Life is always good, right???

What happens when you are persecuted for doing nothing wrong, but simply sharing with others what the Lord has done.

We have a great example before us to consider the next time you are sharing a testimony and others decide to make life ruff for us.

Illustration:

There were 40 Roman soldiers, in the famed Twelfth Legion of Rome’s imperial army; and in AD 320 Emperor Licinius had sent down an edict commanding all soldiers to offer a sacrifice to his pagan god. Forty of the soldiers were followers of Christ, who refused to renounce Christ. They were stripped naked and taken to a frozen lake near Sebaste (present-day Sivas in Turkey). They were instructed that if they renounced Christ, they would be freed and taken to a hot bath nearby in order to recover. Throughout the night the men stayed together, singing their song of victory.

The 40 soldiers persevered until one man relented. He renounced Christ and was taken to the hot baths to warm up, leaving 39 soldiers on the ice. However, one of the guards watching the 39 saw the supernatural glory resting on these 39 confessors of Christ; he stripped naked and joined them on the ice, thereby restoring the number to 40.

William Borden:

In 1904 William Borden graduated from a Chicago high school. As an heir to his family's fortune, he was already wealthy and for his high school graduation present, William Borden's parents gave their 16-year-old son a trip around the world. As the young man traveled through Asia, the Middle East, and Europe, he felt a growing burden for the world's hurting people. Finally, William Borden wrote home about his "desire to be a missionary".

One friend expressed disbelief that Bill was "throwing himself away as a missionary."

Activity list:
(1) According to the passage, what graduation present did William Borden's parents give him?
(2) Retype the passage between "The 40 soldiers" and "number to 40.", inclusive.

Source material:
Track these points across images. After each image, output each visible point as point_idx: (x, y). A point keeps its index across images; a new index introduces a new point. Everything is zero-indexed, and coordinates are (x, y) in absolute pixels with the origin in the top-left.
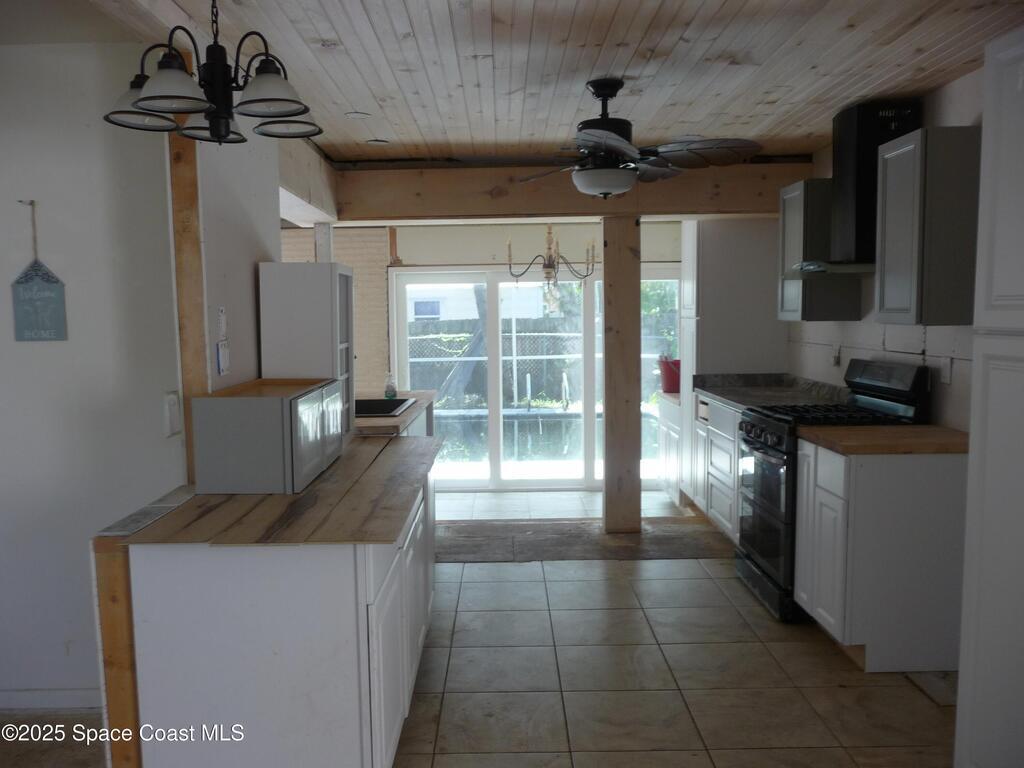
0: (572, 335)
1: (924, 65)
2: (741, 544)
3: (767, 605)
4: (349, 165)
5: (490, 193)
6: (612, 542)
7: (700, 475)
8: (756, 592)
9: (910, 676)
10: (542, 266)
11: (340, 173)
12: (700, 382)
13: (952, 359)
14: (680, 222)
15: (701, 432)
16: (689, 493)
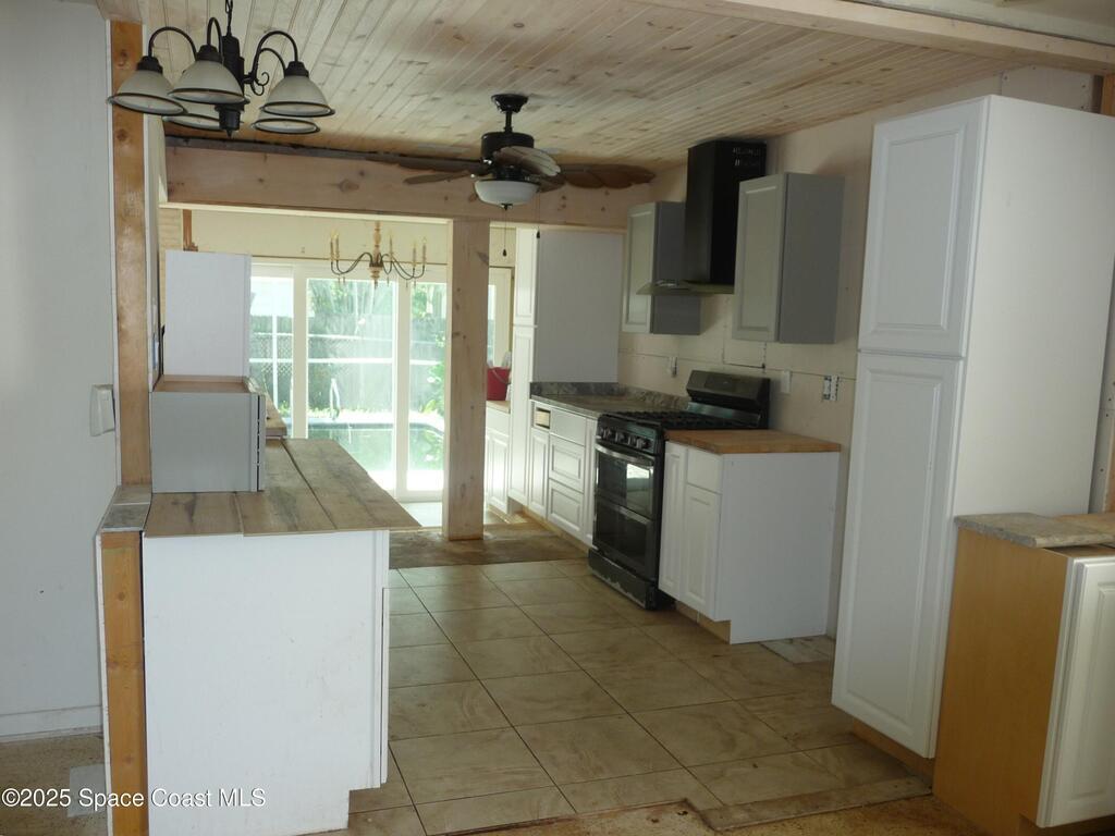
0: (339, 337)
1: (781, 118)
2: (595, 542)
3: (630, 596)
4: (181, 140)
5: (340, 186)
6: (458, 549)
7: (538, 481)
8: (617, 586)
9: (766, 644)
10: (368, 264)
11: (172, 148)
12: (537, 390)
13: (791, 372)
14: (515, 229)
15: (538, 439)
16: (521, 499)
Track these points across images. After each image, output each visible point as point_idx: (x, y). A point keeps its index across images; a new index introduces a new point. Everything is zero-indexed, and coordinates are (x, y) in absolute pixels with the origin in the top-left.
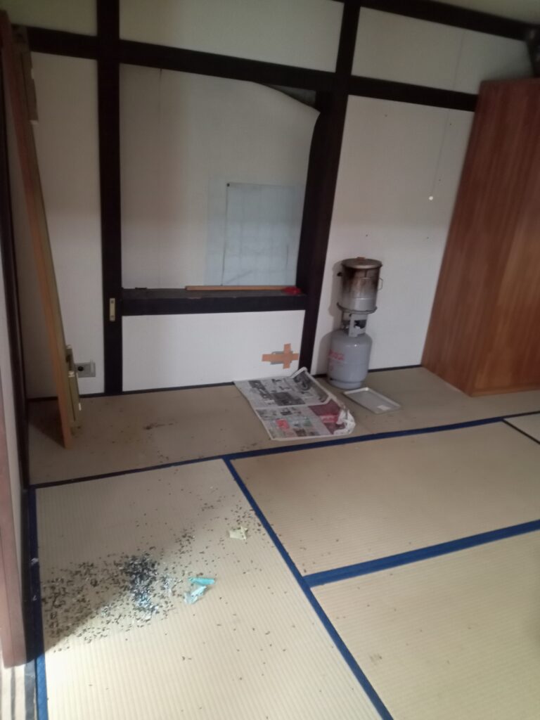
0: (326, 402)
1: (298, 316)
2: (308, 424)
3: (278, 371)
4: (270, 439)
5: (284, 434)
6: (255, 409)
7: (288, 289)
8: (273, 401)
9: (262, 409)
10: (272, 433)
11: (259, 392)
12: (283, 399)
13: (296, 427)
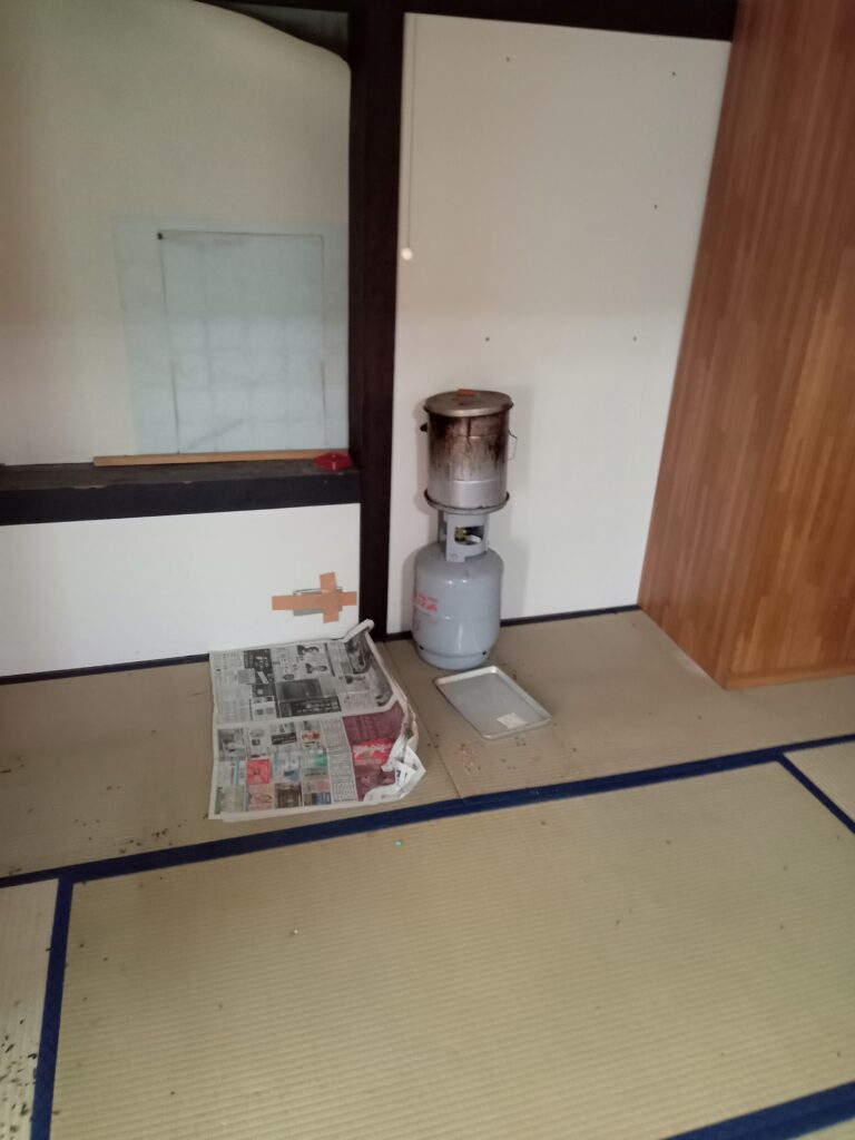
0: (388, 707)
1: (345, 519)
2: (318, 772)
3: (312, 628)
4: (207, 815)
5: (248, 801)
6: (216, 728)
7: (328, 457)
8: (272, 704)
9: (230, 726)
10: (221, 795)
11: (253, 680)
12: (299, 698)
13: (287, 781)
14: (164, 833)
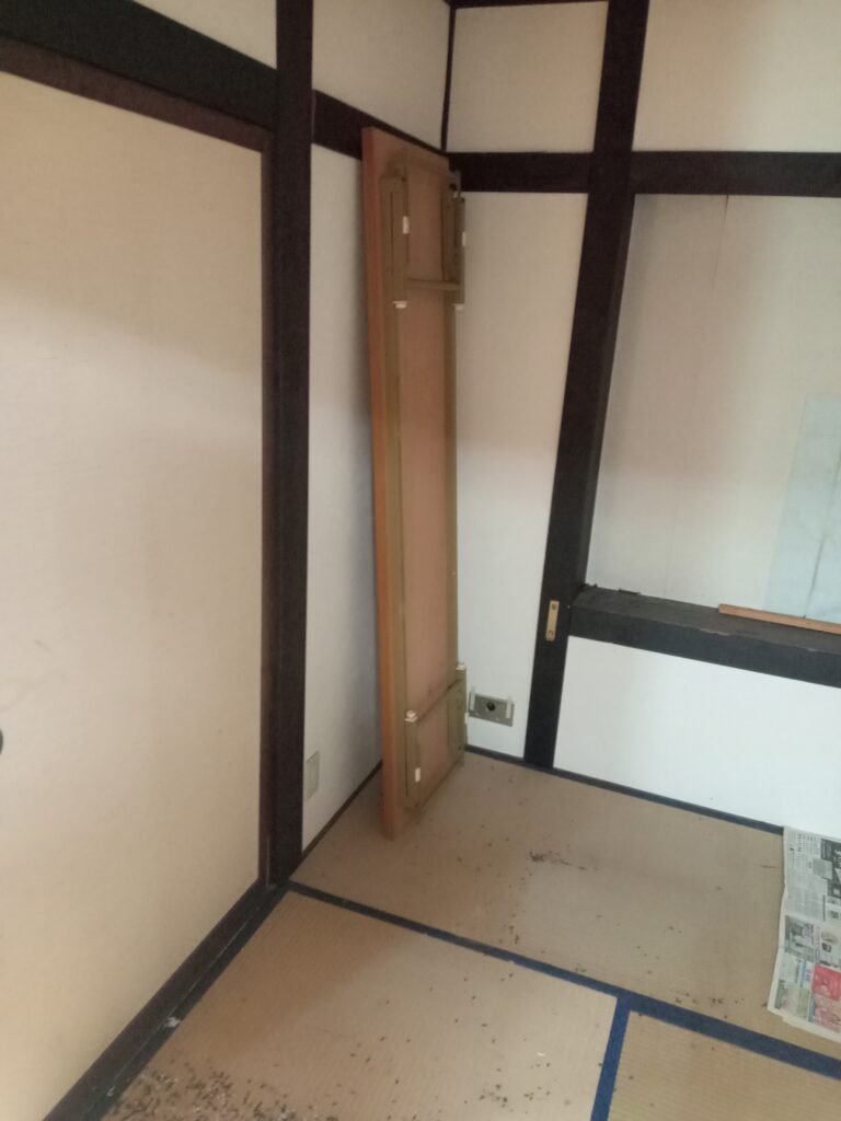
6: (784, 912)
10: (783, 989)
11: (829, 875)
14: (720, 1001)
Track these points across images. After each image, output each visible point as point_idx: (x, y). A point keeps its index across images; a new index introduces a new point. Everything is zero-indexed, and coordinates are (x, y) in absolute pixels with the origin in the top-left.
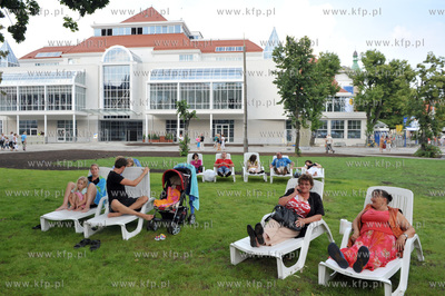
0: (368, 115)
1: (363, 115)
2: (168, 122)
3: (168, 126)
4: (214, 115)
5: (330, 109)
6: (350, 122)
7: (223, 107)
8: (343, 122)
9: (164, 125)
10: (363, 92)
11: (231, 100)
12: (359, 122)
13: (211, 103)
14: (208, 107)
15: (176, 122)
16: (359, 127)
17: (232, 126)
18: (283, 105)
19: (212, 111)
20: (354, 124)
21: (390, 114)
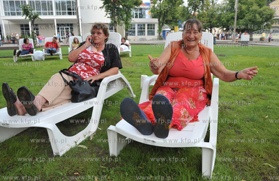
0: (159, 20)
1: (156, 20)
2: (22, 26)
3: (22, 29)
4: (57, 20)
5: (136, 17)
6: (148, 25)
7: (64, 14)
8: (144, 25)
9: (19, 28)
10: (156, 5)
11: (69, 9)
12: (154, 25)
13: (54, 11)
14: (52, 14)
15: (28, 25)
16: (154, 28)
17: (72, 28)
18: (104, 9)
19: (55, 17)
20: (151, 26)
21: (171, 21)
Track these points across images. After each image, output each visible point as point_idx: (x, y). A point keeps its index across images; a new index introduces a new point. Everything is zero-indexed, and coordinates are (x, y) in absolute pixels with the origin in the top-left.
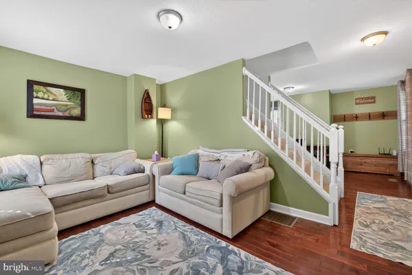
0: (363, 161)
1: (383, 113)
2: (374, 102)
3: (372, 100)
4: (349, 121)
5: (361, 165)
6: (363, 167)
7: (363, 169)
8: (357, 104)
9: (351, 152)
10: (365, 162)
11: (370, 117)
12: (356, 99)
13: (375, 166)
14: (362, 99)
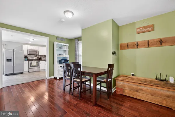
0: (140, 87)
1: (161, 39)
2: (153, 30)
3: (151, 28)
4: (131, 48)
5: (137, 91)
6: (138, 94)
7: (139, 96)
8: (138, 33)
9: (133, 75)
10: (141, 89)
11: (148, 44)
12: (137, 29)
13: (151, 95)
14: (142, 28)
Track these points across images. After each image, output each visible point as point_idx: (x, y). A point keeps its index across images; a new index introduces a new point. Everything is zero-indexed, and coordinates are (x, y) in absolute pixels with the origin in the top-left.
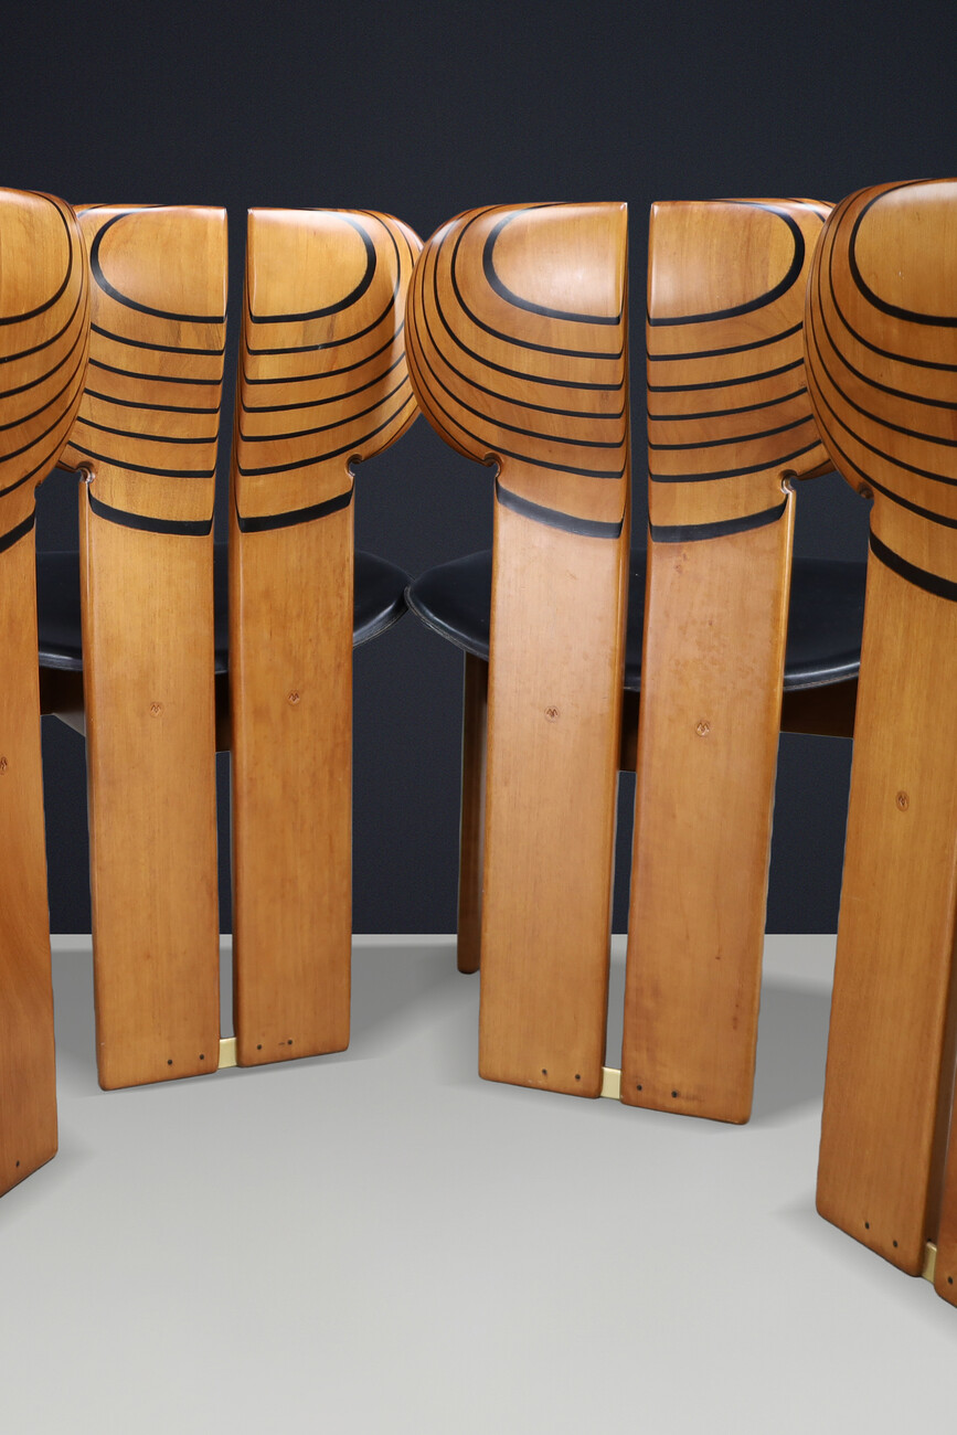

Answers to the exercises:
(1) A trip around the world.

(2)
The 40 soldiers persevered until one man relented. He renounced Christ and was taken to the hot baths to warm up, leaving 39 soldiers on the ice. However, one of the guards watching the 39 saw the supernatural glory resting on these 39 confessors of Christ; he stripped naked and joined them on the ice, thereby restoring the number to 40.